# Fragmento del documento

Infundiré mi espíritu en vosotros y haré que os conduzcáis según mis preceptos y observéis y practiquéis mis normas. Habitaréis la tierra que yo di a vuestros padres. Vosotros seréis mi pueblo y yo seré vuestro Dios.” (Ez 36, 24-28)
            Es Dios mismo quien tomará la iniciativa de “tomar” y “recoger” a su pueblo de entre las naciones. Este volver al suelo irá acompañado de una purificación que obrará el Señor: “os rociaré con agua purea y quedaréis purificados”. Sin embargo esta purificación no será meramente exterior, en el mismo oráculo leemos: “Y os daré un corazón nuevo, infundiré en vosotros un espíritu nuevo”. Se trata del actuar de Dios, actuar que nunca es superficial sino que toca el núcleo del ser humano, el corazón. Fruto de este corazón  nuevo será que el pueblo se conducirá según los preceptos de Dios, habitará de nuevo la tierra que se había dado a los padres y se le promete: “Vosotros seréis mi pueblo y yo seré vuestro Dios”. Dios mismo confirma esa “mutua pertenencia”, esa Alianza que Él había sellado con Abraham y a la que seguía fiel a pesar de la infidelidad del pueblo; de hecho, la infidelidad del pueblo da pie a poder ver en qué consiste la Alianza.
En la Alianza se demuestra en primer lugar el actuar de Dios que se percibe como “gracia” para el pueblo de Israel, ya que Israel no tiene méritos ante Dios para recibir las bendiciones de las que es beneficiario. Se muestra también la “fidelidad” de Dios al compromiso asumido por la Alianza con Israel. Finalmente en la Alianza el actuar de Dios se manifiesta como “don” para el pueblo –don que supera todo posible mérito-, ya que en último término lo que Dios promete en la Alianza es darse él mismo, como propiedad, al pueblo: “Vosotros seréis mi pueblo y yo seré vuestro Dios” (Ez 36,28b). La única exigencia de este don es el reconocer la necesidad de un corazón nuevo, reconocer la propia indigencia. Frente a la riqueza de la misericordia de Dios corresponde poner ante sus ojos la pobreza de nuestro corazón.

# Datos proporcionados
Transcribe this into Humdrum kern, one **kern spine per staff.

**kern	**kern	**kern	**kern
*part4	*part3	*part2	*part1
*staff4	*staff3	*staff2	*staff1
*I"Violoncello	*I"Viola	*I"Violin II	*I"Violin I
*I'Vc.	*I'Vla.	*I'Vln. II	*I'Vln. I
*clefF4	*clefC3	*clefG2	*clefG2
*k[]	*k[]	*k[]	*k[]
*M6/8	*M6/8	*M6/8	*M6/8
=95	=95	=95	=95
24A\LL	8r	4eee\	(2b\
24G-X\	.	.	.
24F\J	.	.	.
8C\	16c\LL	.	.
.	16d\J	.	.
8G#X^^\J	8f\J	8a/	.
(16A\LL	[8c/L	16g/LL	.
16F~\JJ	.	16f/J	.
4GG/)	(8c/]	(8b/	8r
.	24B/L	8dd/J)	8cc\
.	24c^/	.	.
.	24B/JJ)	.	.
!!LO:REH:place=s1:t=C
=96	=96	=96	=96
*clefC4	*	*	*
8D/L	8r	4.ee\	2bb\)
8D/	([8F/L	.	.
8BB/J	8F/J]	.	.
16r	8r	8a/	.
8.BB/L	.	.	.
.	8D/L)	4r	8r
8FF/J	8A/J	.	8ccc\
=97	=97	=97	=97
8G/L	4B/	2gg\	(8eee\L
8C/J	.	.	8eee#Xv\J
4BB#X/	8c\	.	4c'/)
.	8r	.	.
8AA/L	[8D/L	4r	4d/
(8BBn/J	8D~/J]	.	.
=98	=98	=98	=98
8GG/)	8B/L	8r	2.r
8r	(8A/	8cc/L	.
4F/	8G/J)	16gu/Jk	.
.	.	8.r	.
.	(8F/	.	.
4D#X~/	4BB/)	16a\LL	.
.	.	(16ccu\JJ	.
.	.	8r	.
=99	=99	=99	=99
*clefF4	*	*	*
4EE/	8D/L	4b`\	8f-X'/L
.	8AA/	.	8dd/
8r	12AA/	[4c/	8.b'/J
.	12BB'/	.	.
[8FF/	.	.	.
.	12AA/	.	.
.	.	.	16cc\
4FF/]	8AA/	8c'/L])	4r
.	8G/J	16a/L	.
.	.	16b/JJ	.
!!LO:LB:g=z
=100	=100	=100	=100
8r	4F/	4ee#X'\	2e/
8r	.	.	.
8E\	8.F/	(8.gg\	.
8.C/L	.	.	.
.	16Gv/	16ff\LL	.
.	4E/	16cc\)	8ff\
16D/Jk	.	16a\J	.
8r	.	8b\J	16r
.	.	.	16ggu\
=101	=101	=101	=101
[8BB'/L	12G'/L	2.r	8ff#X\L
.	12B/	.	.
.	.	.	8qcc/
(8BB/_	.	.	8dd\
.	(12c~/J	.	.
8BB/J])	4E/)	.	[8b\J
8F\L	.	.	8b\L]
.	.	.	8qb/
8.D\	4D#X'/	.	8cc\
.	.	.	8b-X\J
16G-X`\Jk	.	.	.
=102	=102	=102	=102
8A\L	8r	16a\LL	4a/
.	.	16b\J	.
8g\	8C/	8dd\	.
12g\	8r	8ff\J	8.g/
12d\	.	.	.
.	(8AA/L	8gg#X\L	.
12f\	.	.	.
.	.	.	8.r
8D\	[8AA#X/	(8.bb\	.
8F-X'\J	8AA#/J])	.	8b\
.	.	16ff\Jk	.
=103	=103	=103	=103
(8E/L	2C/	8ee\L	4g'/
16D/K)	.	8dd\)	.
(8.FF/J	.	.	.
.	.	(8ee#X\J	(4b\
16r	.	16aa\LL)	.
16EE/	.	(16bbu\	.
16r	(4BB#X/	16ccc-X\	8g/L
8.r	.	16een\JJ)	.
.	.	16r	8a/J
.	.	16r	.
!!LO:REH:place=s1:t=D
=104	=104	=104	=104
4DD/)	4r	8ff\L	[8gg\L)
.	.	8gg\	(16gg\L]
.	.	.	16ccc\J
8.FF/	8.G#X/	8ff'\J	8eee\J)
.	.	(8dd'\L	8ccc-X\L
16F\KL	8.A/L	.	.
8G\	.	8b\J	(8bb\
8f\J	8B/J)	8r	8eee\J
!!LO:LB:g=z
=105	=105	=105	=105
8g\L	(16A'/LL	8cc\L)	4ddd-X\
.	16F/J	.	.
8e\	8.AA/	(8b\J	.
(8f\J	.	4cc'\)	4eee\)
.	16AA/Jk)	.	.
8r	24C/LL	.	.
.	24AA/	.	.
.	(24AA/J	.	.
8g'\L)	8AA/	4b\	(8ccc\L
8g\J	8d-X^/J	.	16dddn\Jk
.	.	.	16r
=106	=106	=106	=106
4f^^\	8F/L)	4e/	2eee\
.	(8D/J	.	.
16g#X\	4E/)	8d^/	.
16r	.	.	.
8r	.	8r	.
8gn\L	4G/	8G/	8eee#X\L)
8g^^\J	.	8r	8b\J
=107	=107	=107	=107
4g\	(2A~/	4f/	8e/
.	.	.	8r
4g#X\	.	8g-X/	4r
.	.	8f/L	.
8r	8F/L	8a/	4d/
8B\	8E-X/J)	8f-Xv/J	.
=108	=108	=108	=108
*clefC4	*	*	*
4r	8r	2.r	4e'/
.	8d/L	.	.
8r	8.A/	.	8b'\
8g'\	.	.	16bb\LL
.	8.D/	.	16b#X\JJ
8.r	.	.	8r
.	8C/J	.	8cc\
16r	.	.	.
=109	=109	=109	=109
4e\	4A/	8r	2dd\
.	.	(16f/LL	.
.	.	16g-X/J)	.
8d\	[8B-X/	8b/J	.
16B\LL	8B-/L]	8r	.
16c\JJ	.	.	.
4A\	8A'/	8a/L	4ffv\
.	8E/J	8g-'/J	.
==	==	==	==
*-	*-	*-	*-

# Tareas pendientes
1. En el fragmento sobre la Alianza, enumera los términos entrecomillados con que el párrafo que comienza «En la Alianza se demuestra» describe el actuar de Dios.
2. Cuenta las líneas del listado que contienen la cadena «kern». Responde solo con el número.

# Resultados por tarea
1.
- gracia
- fidelidad
- don

2. 2